Work request 1
In the Spectre and Meltdown post, copy everything from "2. Spectre 2" down to "from non-privileged programs.".
Work request 2
Translate this sentence from the Spectre and Meltdown post into Spanish: "There are 3 kinds of vulnerabilities: Spectre 1, Spectre 2, and Meltdown."
Work request 3
Answer these questions using the Spectre and Meltdown post:
(a) What does the writer say they are not?
(b) What does Spectre 2 poison?
(c) What does Meltdown read, and from what programs?

Text block
____________________
Everyone and his dog is talking about it, offering their opinions and such. Thusly, I feel compelled to offer my own.
Mind you, I'm not a CPU engineer, so don't take this as infallible. In fact, I may be totally wrong about it. So treat it like how you treat any other opinions - verify and cross-check with other sources. That being said, I've done some research about it myself, so I expect that I'm not too much fooled by myself :)
Overview
There are 3 kinds of vulnerabilities: Spectre 1, Spectre 2, and Meltdown.
In very simplified terms, this is how they work:
1. Spectre 1 - using speculative execution, leak sensitive data via cache timing.
2. Spectre 2 - by poisoning branch prediction cache, makes #1 more likely to happen.
3. Meltdown - Application of Spectre 1: read kernel-mode memory from non-privileged programs.
How they work
So how exactly do they work? https://googleprojectzero.blogspot.com.au/2018/01/reading-privileged-memory-with-side.html gives you the super details of how they work, but in the nutshell, here it is:
Spectre 1 - Speculative execution is a phantom CPU operation that supposedly does not leave any trace. And if you view it from CPU point of view, it really doesn't leave any trace.
____________________
Images with pose keypoints

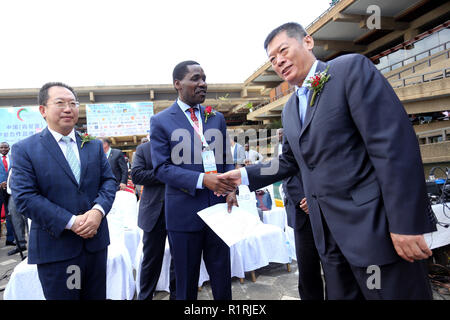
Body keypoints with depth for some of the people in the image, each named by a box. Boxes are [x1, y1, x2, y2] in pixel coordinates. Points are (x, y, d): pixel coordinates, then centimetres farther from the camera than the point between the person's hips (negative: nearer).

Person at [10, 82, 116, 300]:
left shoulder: (94, 145, 8)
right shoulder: (25, 149, -4)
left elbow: (109, 181, 4)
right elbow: (24, 198, -12)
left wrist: (98, 210, -15)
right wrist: (71, 222, -19)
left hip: (96, 243, 4)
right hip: (55, 249, -4)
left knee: (97, 296, 19)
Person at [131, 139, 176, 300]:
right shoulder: (143, 149, 4)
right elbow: (136, 175, -8)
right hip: (154, 211, 0)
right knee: (151, 258, 13)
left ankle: (176, 294, 33)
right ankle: (145, 296, 32)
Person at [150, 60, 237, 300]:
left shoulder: (217, 118, 11)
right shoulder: (161, 121, -2)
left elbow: (226, 160, 14)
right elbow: (161, 168, -9)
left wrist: (232, 188, -5)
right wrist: (202, 179, -22)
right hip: (184, 213, -3)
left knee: (222, 277, 15)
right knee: (187, 282, 14)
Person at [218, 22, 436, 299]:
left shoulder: (351, 68, -7)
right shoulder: (290, 109, 15)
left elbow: (394, 141, -16)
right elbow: (290, 162, 21)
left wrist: (407, 223, -20)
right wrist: (245, 175, 10)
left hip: (374, 223, -6)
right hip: (329, 231, 7)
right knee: (341, 293, 18)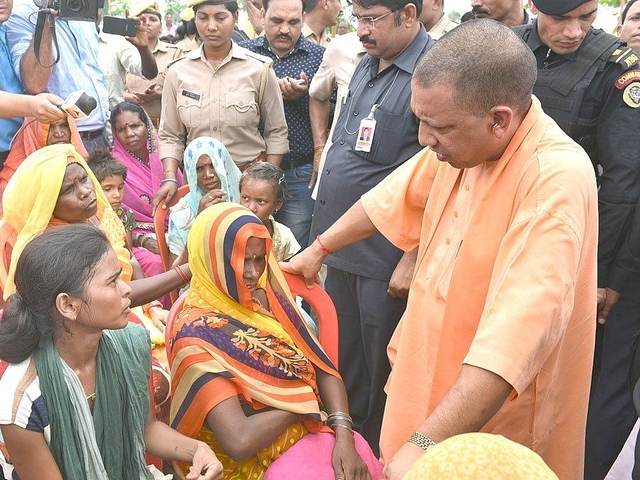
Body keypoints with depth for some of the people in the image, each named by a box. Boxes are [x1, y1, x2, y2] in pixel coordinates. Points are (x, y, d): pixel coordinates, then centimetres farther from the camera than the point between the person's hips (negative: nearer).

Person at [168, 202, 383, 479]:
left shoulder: (266, 297, 4)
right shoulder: (196, 335, -15)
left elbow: (323, 369, 3)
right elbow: (240, 441, -22)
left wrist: (343, 434, -13)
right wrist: (301, 399, -9)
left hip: (306, 433, 5)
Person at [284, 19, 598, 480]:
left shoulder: (556, 181, -29)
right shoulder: (461, 141, -5)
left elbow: (520, 331, -36)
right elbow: (393, 197, 12)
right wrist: (319, 248, 23)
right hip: (427, 380, 6)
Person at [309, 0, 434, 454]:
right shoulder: (367, 65, 11)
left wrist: (412, 260, -20)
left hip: (387, 260, -8)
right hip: (342, 245, 8)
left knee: (380, 370, 8)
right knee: (343, 355, 20)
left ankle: (376, 457, 29)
____________________
Your solution 1
2. Spectre 2 - by poisoning branch prediction cache, makes #1 more likely to happen.
3. Meltdown - Application of Spectre 1: read kernel-mode memory from non-privileged programs.

Your solution 2
Hay 3 tipos de vulnerabilidades: Spectre 1, Spectre 2 y Meltdown.

Your solution 3
(a) A CPU engineer.
(b) The branch prediction cache.
(c) Kernel-mode memory, from non-privileged programs.